MDMA was classified as a Schedule 1 drug by the Drug Enforcement Administration in 1985, which categorizes it as having no medical use and a high potential for abuse.

However, prior to its criminalization, MDMA was administered by hundreds of therapists in North America and Europe for purposes like couples counseling, personal growth, and trauma treatment.

“The big tragedy to point out is that it was pretty clear in the late 1970s and early 1980s that MDMA had incredible therapeutic potential,” said Rick Doblin, founder of the Multidisciplinary Association for Psychedelic Studies (MAPS). “All the suffering since then, because MDMA was criminalized, is enormous.”

MAPS has advocated for MDMA-assisted therapy legalization since 1986 and has supported PTSD treatment research since 2001.

The FDA granted “breakthrough therapy” status to MDMA-assisted therapy for PTSD in 2017, expediting its development process. Similarly, psilocybin-assisted therapy for treatment-resistant depression received breakthrough status in 2018.

The study involved 104 participants diagnosed with moderate to severe PTSD, including victims of childhood trauma, combat veterans, and survivors of sexual assault.

Many participants had a history of suicidal thoughts and co-occurring conditions such as depression and alcohol use disorder.

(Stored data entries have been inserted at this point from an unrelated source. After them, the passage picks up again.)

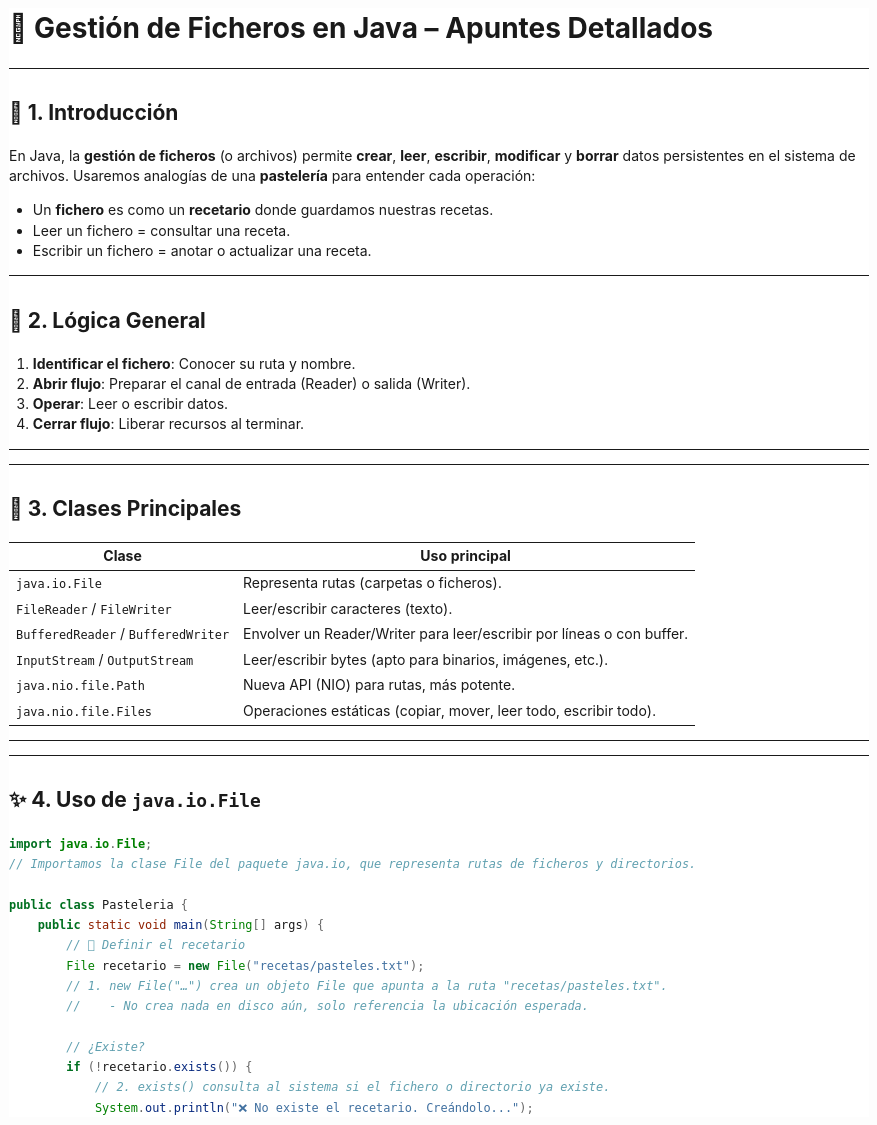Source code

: 
# 🍰 Gestión de Ficheros en Java – Apuntes Detallados

---

## 📖 1. Introducción

En Java, la **gestión de ficheros** (o archivos) permite **crear**, **leer**, **escribir**, **modificar** y **borrar** datos persistentes en el sistema de archivos.
Usaremos analogías de una **pastelería** para entender cada operación:

* Un **fichero** es como un **recetario** donde guardamos nuestras recetas.
* Leer un fichero = consultar una receta.
* Escribir un fichero = anotar o actualizar una receta.

---

## 🧩 2. Lógica General

1. **Identificar el fichero**: Conocer su ruta y nombre.
2. **Abrir flujo**: Preparar el canal de entrada (Reader) o salida (Writer).
3. **Operar**: Leer o escribir datos.
4. **Cerrar flujo**: Liberar recursos al terminar.

---

---

## 📂 3. Clases Principales

| Clase                               | Uso principal                                                         |
| ----------------------------------- | --------------------------------------------------------------------- |
| `java.io.File`                      | Representa rutas (carpetas o ficheros).                               |
| `FileReader` / `FileWriter`         | Leer/escribir caracteres (texto).                                     |
| `BufferedReader` / `BufferedWriter` | Envolver un Reader/Writer para leer/escribir por líneas o con buffer. |
| `InputStream` / `OutputStream`      | Leer/escribir bytes (apto para binarios, imágenes, etc.).             |
| `java.nio.file.Path`                | Nueva API (NIO) para rutas, más potente.                              |
| `java.nio.file.Files`               | Operaciones estáticas (copiar, mover, leer todo, escribir todo).      |

---

---

## ✨ 4. Uso de `java.io.File`

```java
import java.io.File;
// Importamos la clase File del paquete java.io, que representa rutas de ficheros y directorios.

public class Pasteleria {
    public static void main(String[] args) {
        // 📁 Definir el recetario
        File recetario = new File("recetas/pasteles.txt");
        // 1. new File("…") crea un objeto File que apunta a la ruta "recetas/pasteles.txt".
        //    - No crea nada en disco aún, solo referencia la ubicación esperada.

        // ¿Existe?
        if (!recetario.exists()) {
            // 2. exists() consulta al sistema si el fichero o directorio ya existe.
            System.out.println("❌ No existe el recetario. Creándolo...");
```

Each participant underwent a regimen that included preparatory talk therapy sessions followed by three treatment cycles spaced one month apart.

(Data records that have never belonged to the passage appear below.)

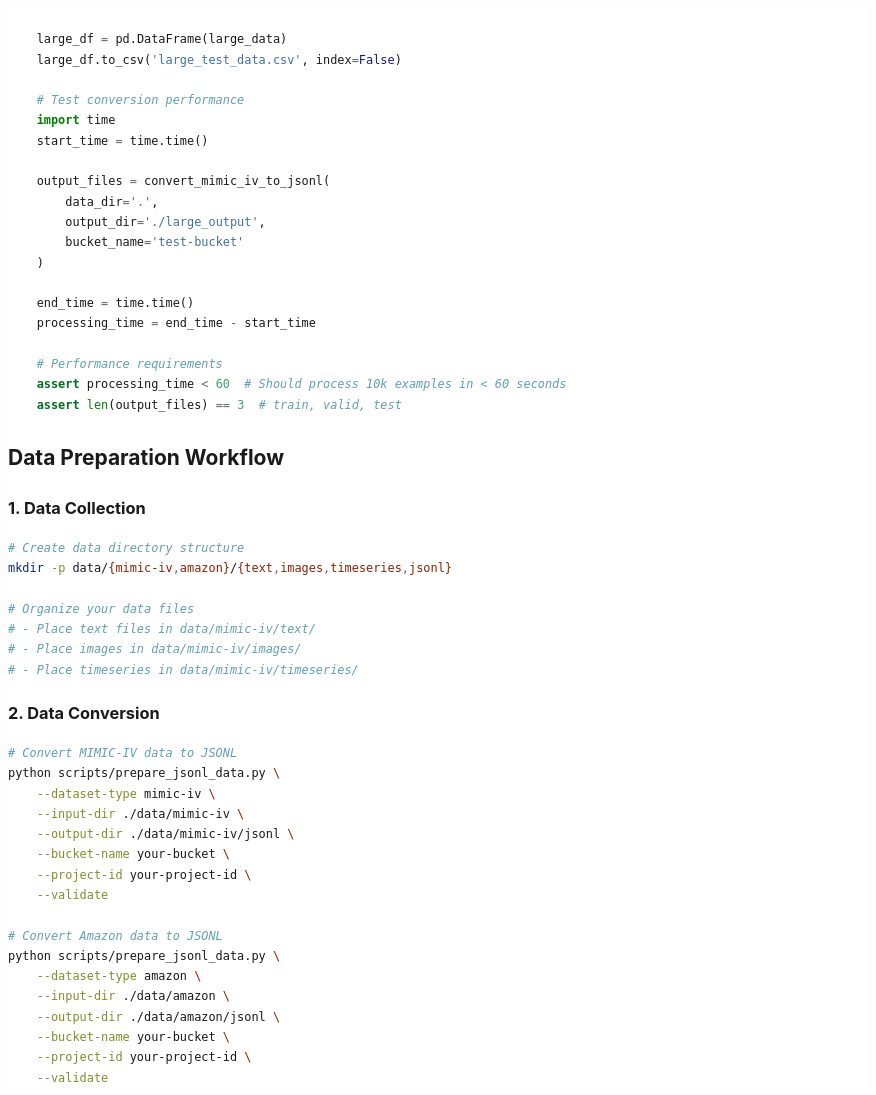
 ```python
    
    large_df = pd.DataFrame(large_data)
    large_df.to_csv('large_test_data.csv', index=False)
    
    # Test conversion performance
    import time
    start_time = time.time()
    
    output_files = convert_mimic_iv_to_jsonl(
        data_dir='.',
        output_dir='./large_output',
        bucket_name='test-bucket'
    )
    
    end_time = time.time()
    processing_time = end_time - start_time
    
    # Performance requirements
    assert processing_time < 60  # Should process 10k examples in < 60 seconds
    assert len(output_files) == 3  # train, valid, test
```

## Data Preparation Workflow

### 1. Data Collection

```bash
# Create data directory structure
mkdir -p data/{mimic-iv,amazon}/{text,images,timeseries,jsonl}

# Organize your data files
# - Place text files in data/mimic-iv/text/
# - Place images in data/mimic-iv/images/
# - Place timeseries in data/mimic-iv/timeseries/
```

### 2. Data Conversion

```bash
# Convert MIMIC-IV data to JSONL
python scripts/prepare_jsonl_data.py \
    --dataset-type mimic-iv \
    --input-dir ./data/mimic-iv \
    --output-dir ./data/mimic-iv/jsonl \
    --bucket-name your-bucket \
    --project-id your-project-id \
    --validate

# Convert Amazon data to JSONL
python scripts/prepare_jsonl_data.py \
    --dataset-type amazon \
    --input-dir ./data/amazon \
    --output-dir ./data/amazon/jsonl \
    --bucket-name your-bucket \
    --project-id your-project-id \
    --validate
```
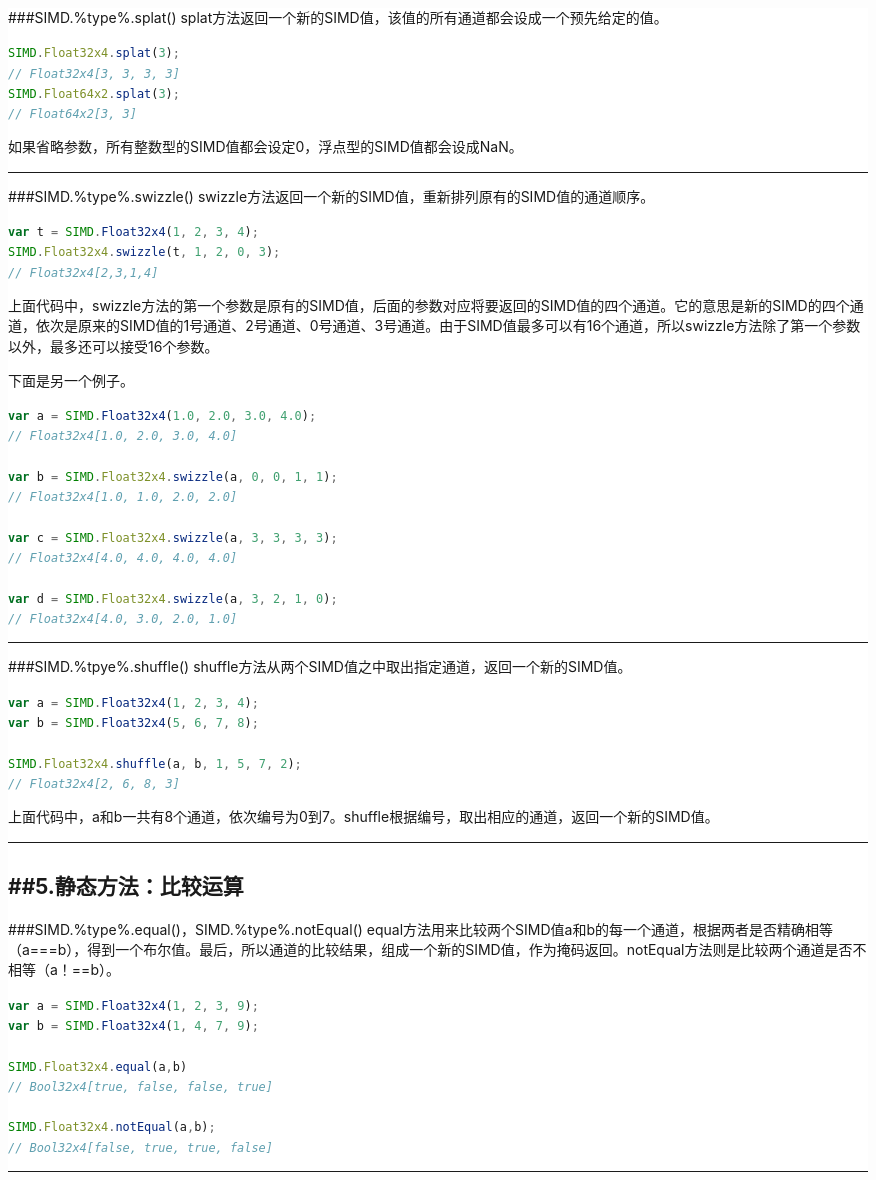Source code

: ###SIMD.%type%.splat()
splat方法返回一个新的SIMD值，该值的所有通道都会设成一个预先给定的值。
```js
SIMD.Float32x4.splat(3);
// Float32x4[3, 3, 3, 3]
SIMD.Float64x2.splat(3);
// Float64x2[3, 3]
```
如果省略参数，所有整数型的SIMD值都会设定0，浮点型的SIMD值都会设成NaN。

---
###SIMD.%type%.swizzle()
swizzle方法返回一个新的SIMD值，重新排列原有的SIMD值的通道顺序。
```js
var t = SIMD.Float32x4(1, 2, 3, 4);
SIMD.Float32x4.swizzle(t, 1, 2, 0, 3);
// Float32x4[2,3,1,4]
```
上面代码中，swizzle方法的第一个参数是原有的SIMD值，后面的参数对应将要返回的SIMD值的四个通道。它的意思是新的SIMD的四个通道，依次是原来的SIMD值的1号通道、2号通道、0号通道、3号通道。由于SIMD值最多可以有16个通道，所以swizzle方法除了第一个参数以外，最多还可以接受16个参数。

下面是另一个例子。
```js
var a = SIMD.Float32x4(1.0, 2.0, 3.0, 4.0);
// Float32x4[1.0, 2.0, 3.0, 4.0]

var b = SIMD.Float32x4.swizzle(a, 0, 0, 1, 1);
// Float32x4[1.0, 1.0, 2.0, 2.0]

var c = SIMD.Float32x4.swizzle(a, 3, 3, 3, 3);
// Float32x4[4.0, 4.0, 4.0, 4.0]

var d = SIMD.Float32x4.swizzle(a, 3, 2, 1, 0);
// Float32x4[4.0, 3.0, 2.0, 1.0]
```

---
###SIMD.%tpye%.shuffle()
shuffle方法从两个SIMD值之中取出指定通道，返回一个新的SIMD值。
```js
var a = SIMD.Float32x4(1, 2, 3, 4);
var b = SIMD.Float32x4(5, 6, 7, 8);

SIMD.Float32x4.shuffle(a, b, 1, 5, 7, 2);
// Float32x4[2, 6, 8, 3]
```
上面代码中，a和b一共有8个通道，依次编号为0到7。shuffle根据编号，取出相应的通道，返回一个新的SIMD值。

---
##5.静态方法：比较运算
---
###SIMD.%type%.equal()，SIMD.%type%.notEqual()
equal方法用来比较两个SIMD值a和b的每一个通道，根据两者是否精确相等（a===b），得到一个布尔值。最后，所以通道的比较结果，组成一个新的SIMD值，作为掩码返回。notEqual方法则是比较两个通道是否不相等（a！==b）。
```js
var a = SIMD.Float32x4(1, 2, 3, 9);
var b = SIMD.Float32x4(1, 4, 7, 9);

SIMD.Float32x4.equal(a,b)
// Bool32x4[true, false, false, true]

SIMD.Float32x4.notEqual(a,b);
// Bool32x4[false, true, true, false]
```

---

Each cycle involved an eight-hour experimental session where participants received either MDMA or a placebo alongside talk therapy, followed by subsequent talk therapy sessions.

MDMA to Treat PTSD (Photo: Getty Images)

During these sessions, 53 participants received MDMA, while 51 received a placebo. Neither participants nor therapists were aware of who received MDMA or the placebo.

The study revealed that those who received MDMA experienced significantly greater reductions in PTSD symptoms compared to those who received the placebo.

By the end of the study, 86.5 percent of the MDMA group showed measurable reductions in symptom severity, with about 71 percent no longer meeting PTSD diagnosis criteria.

In comparison, 69 percent in the MDMA group improved, with nearly 48 percent no longer qualifying for a PTSD diagnosis.

These outcomes align closely with those of an earlier Phase 3 study published in Nature Medicine in 2021. Notably, the recent study featured a more diverse participant pool, including over a quarter identifying as Hispanic or Latino and about a third as nonwhite.

“We worked long and hard to get a study population that’s more in line with the general population with PTSD,” remarked Jennifer Mitchell, lead author of both studies and a neuroscientist at the University of California San Francisco.

The increase in participant diversity was accompanied by a rise in therapists of color, reaching 28 percent in the recent study, up from 11 percent in 2021.

MAPS PBC also provided participants with logistical support like transportation and stipends to compensate for lost wages or childcare, further enhancing accessibility.

The study indicated that MDMA-assisted therapy was generally well-tolerated, with common side effects including muscle tightness, nausea, decreased appetite, and sweating, primarily in the MDMA group. Serious adverse events, including cardiovascular issues, were reported in a small number of participants.

“We have worked closely with the FDA to design a rigorous study to assess the safety and efficacy of this new treatment,” stated MAPS PBC CEO Amy Emerson.

The organization plans to submit a new drug application seeking FDA approval for MDMA-assisted therapy, which could be decided upon within a year.

While some experts expressed skepticism about the study’s results meeting FDA approval criteria, proponents emphasized the importance of expanding treatment options for PTSD.

“Disagreements among mental health practitioners are to be expected,” Dr. Xenakis noted. “But we should focus on increasing treatment options for a condition that is notoriously difficult to treat.”

If approved, MDMA-assisted therapy would necessitate a reclassification by the DEA and state agencies, along with thorough prescriber training standards and patient access initiatives.

“Given the hurdles that still lie ahead, it feels a bit too early to really celebrate,” said Dr. Doblin. “But it’s been a long, long process, and it’s amazing that we are this far.”